Archeological artifact found in Sweden

The Gerum Cloak is a nearly intact brown wool cloak dating from 360 – 100 BC that was found in a peat bog on Gerumsberget plateau, Skaraborg County, Sweden in 1920. The cloak is notable not only for its age and how well it was preserved, but for the Houndstooth pattern in which it was woven.

==Description==
The cloak is oval shaped and has a few small holes in it, mainly around the bottom edge. The biggest of these holes was made by Johan Fredrik Klasson with his shovel when he was digging in the bog and found the cloak.

The cloak was originally made of white and brown wool, but it all became brown after having been in the bog for so long.
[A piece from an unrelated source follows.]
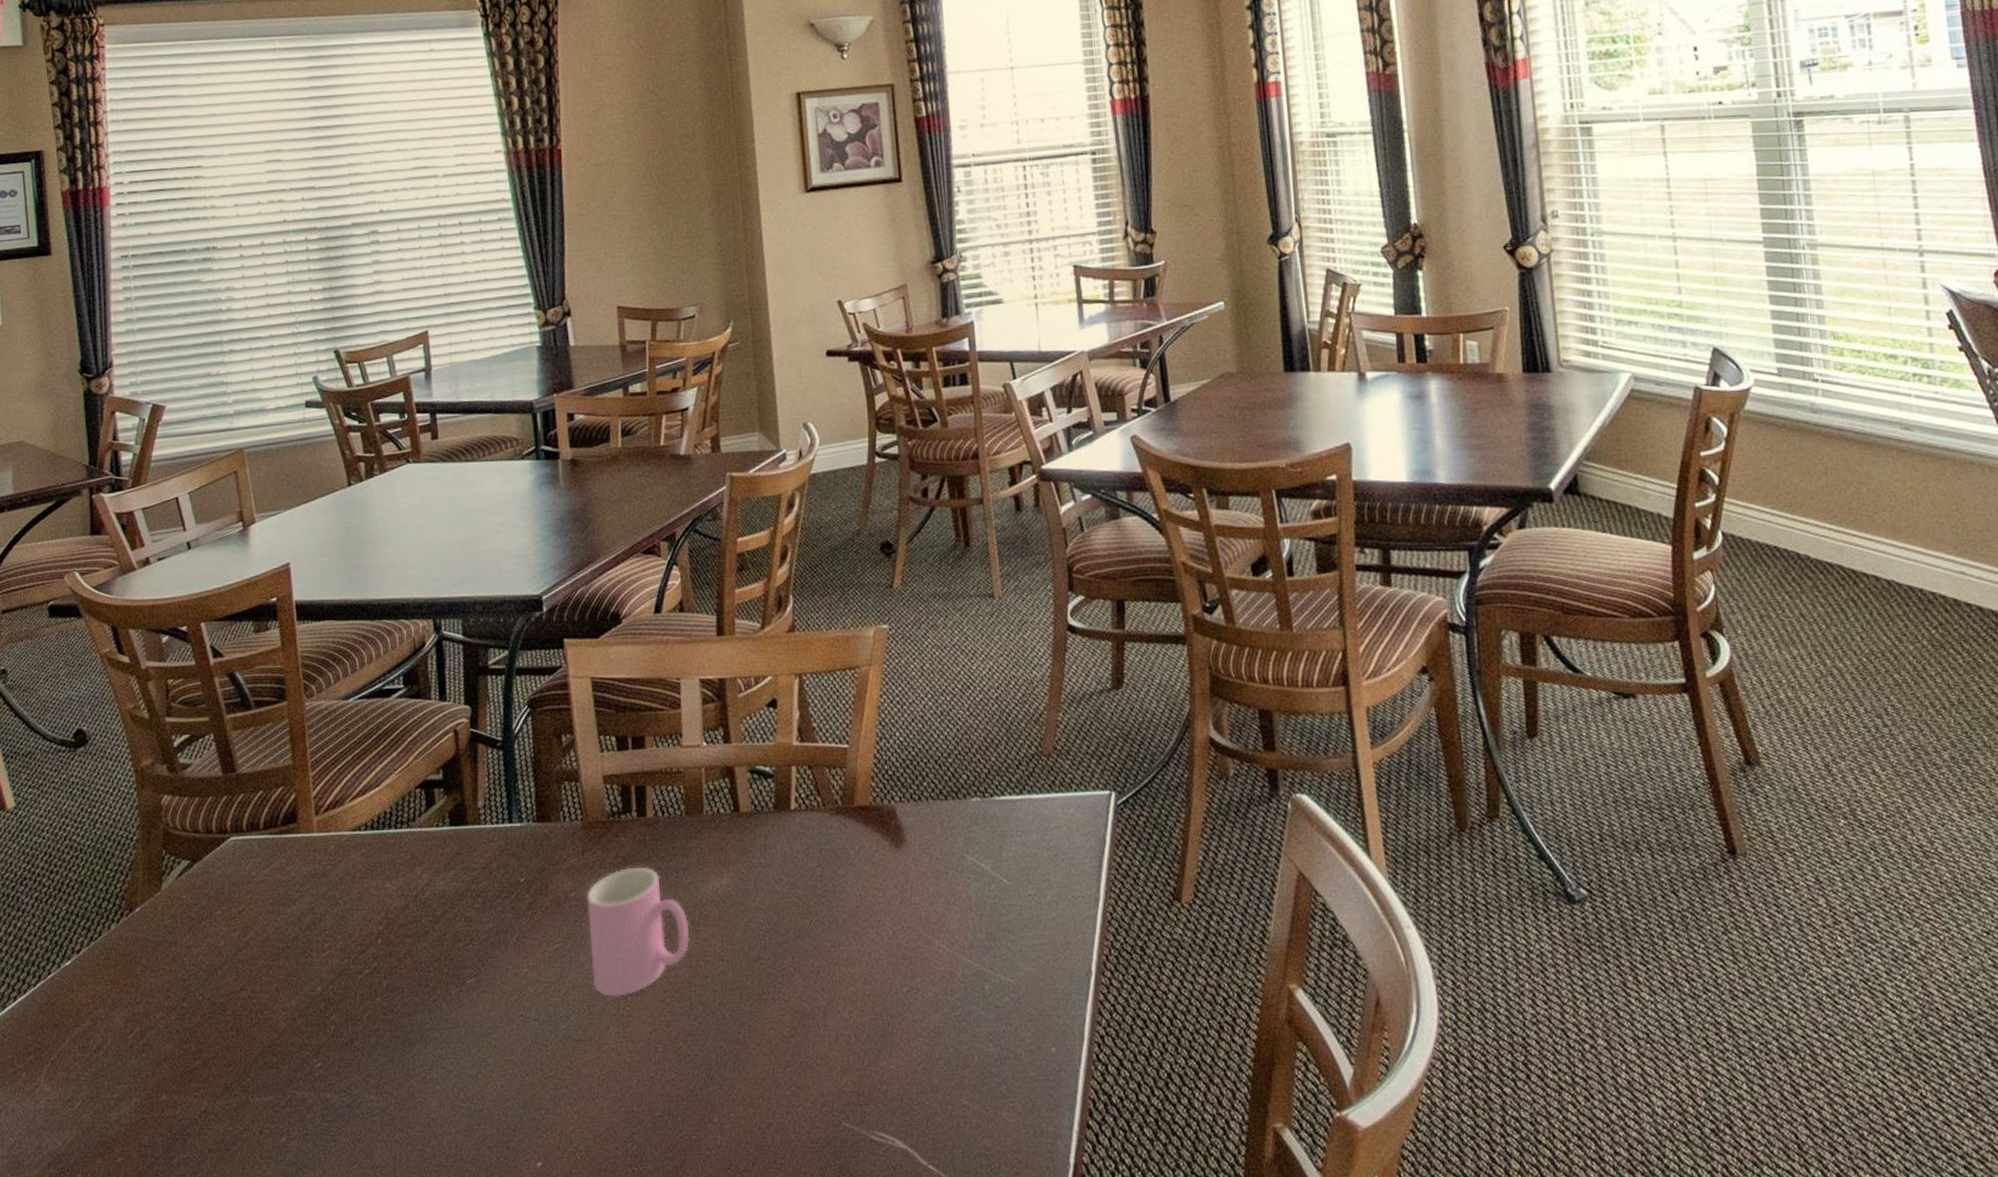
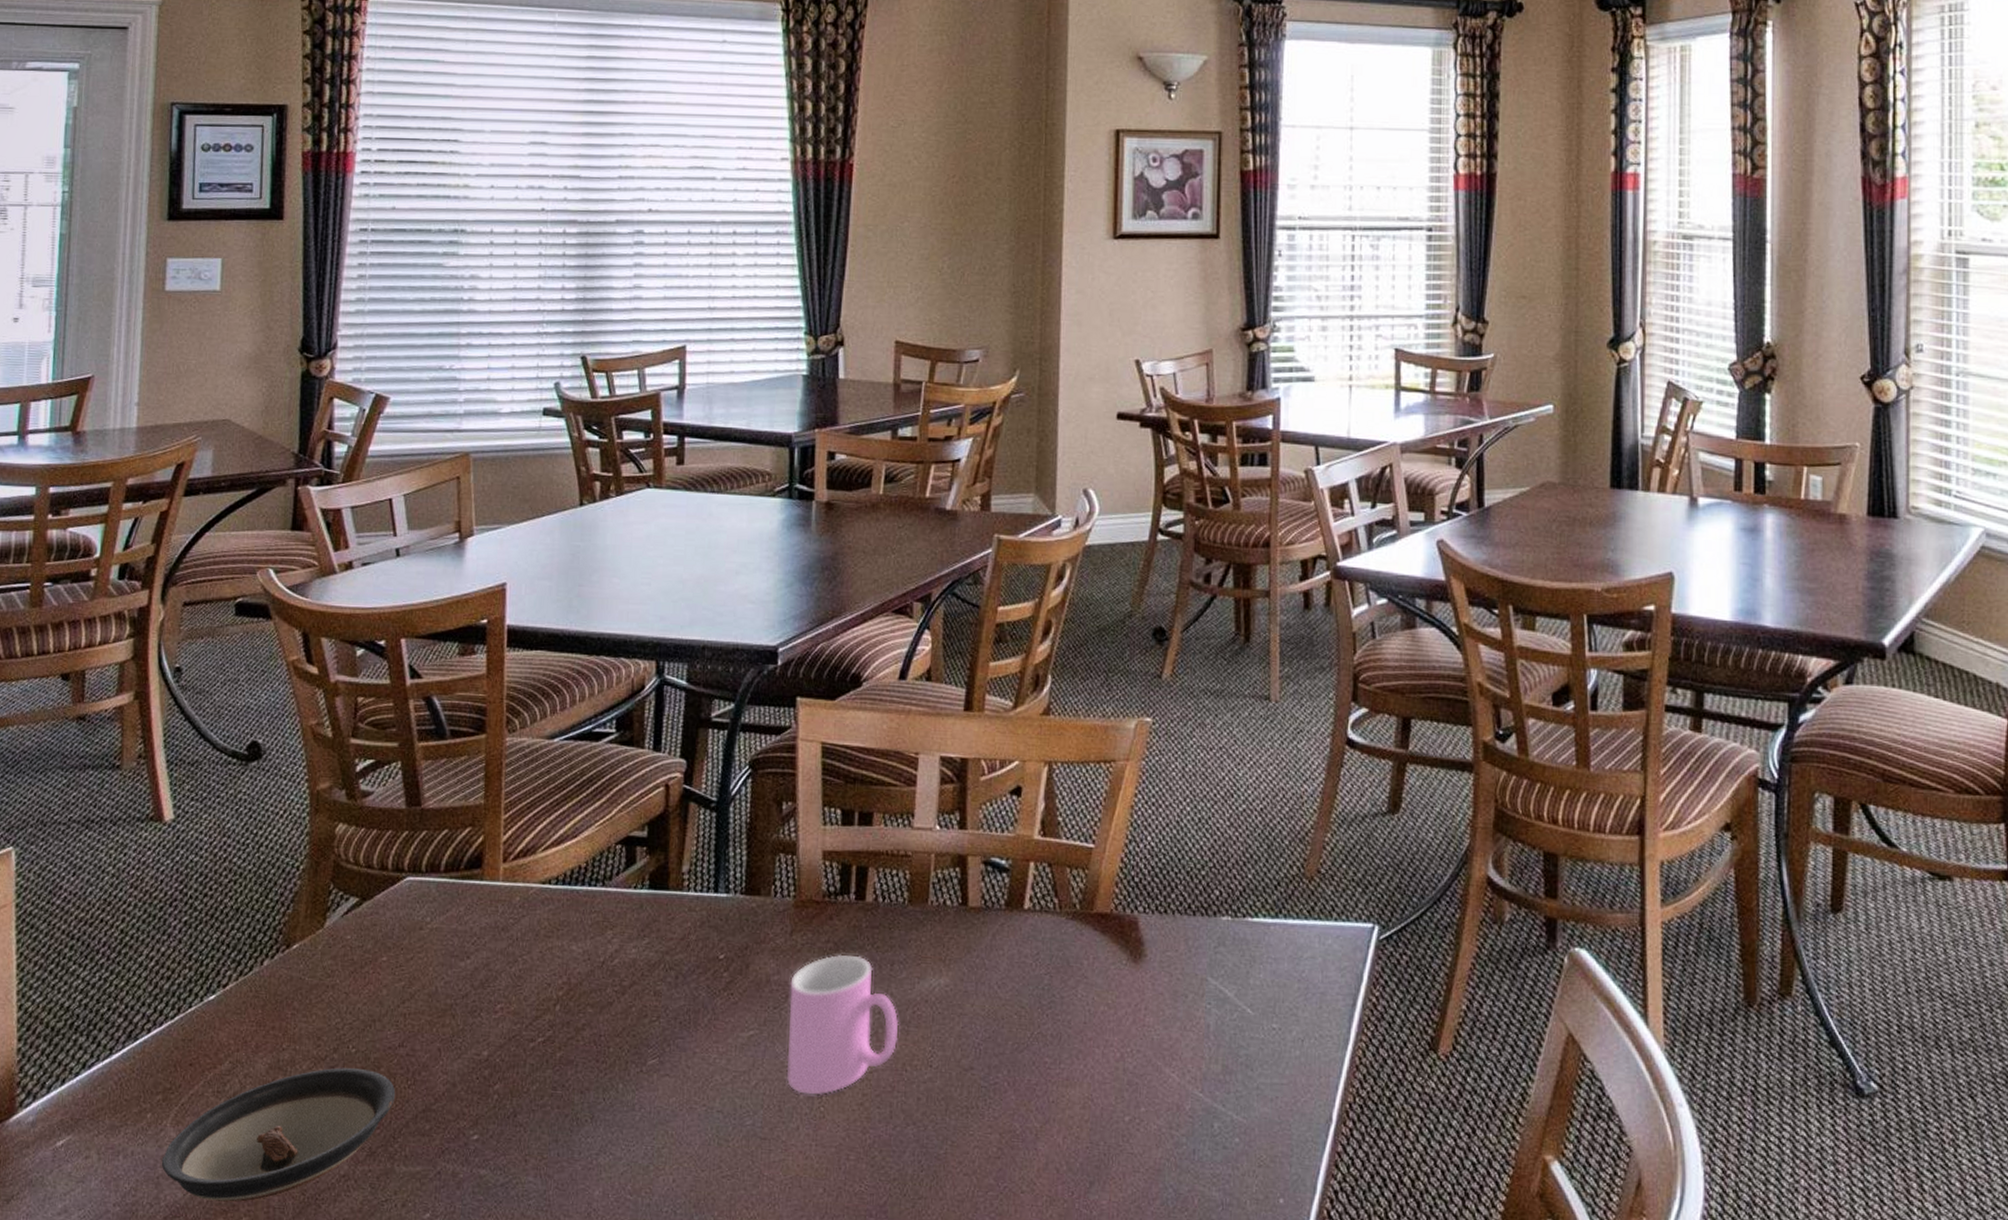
saucer: none [39,1014,243,1145] -> present [161,1067,396,1203]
A replica is on display in Falbygden's Museum in Falköping, while the original is stored in the Historical Museum in Stockholm. The cloak has a breadth of 2.48 m and a height of 2 m

==Interpretations==
When the cloak was found in the bog, it was folded with three stones lying on top of it. Given the holes in the cloak, it is believed that the wearer was stabbed, possibly to death. However, this gives rise to some uncertainty as the cloak was found folded and no human remains were found with it or nearby.

Through measuring the strontium isotope system of the wool and dye, it is believed that the wool came from sheep who grazed and lived in the area south west of Torpa stenhus. The wool was not from the local area around where the cloak was found on Gerumsberget, but at least 45 mi southwest.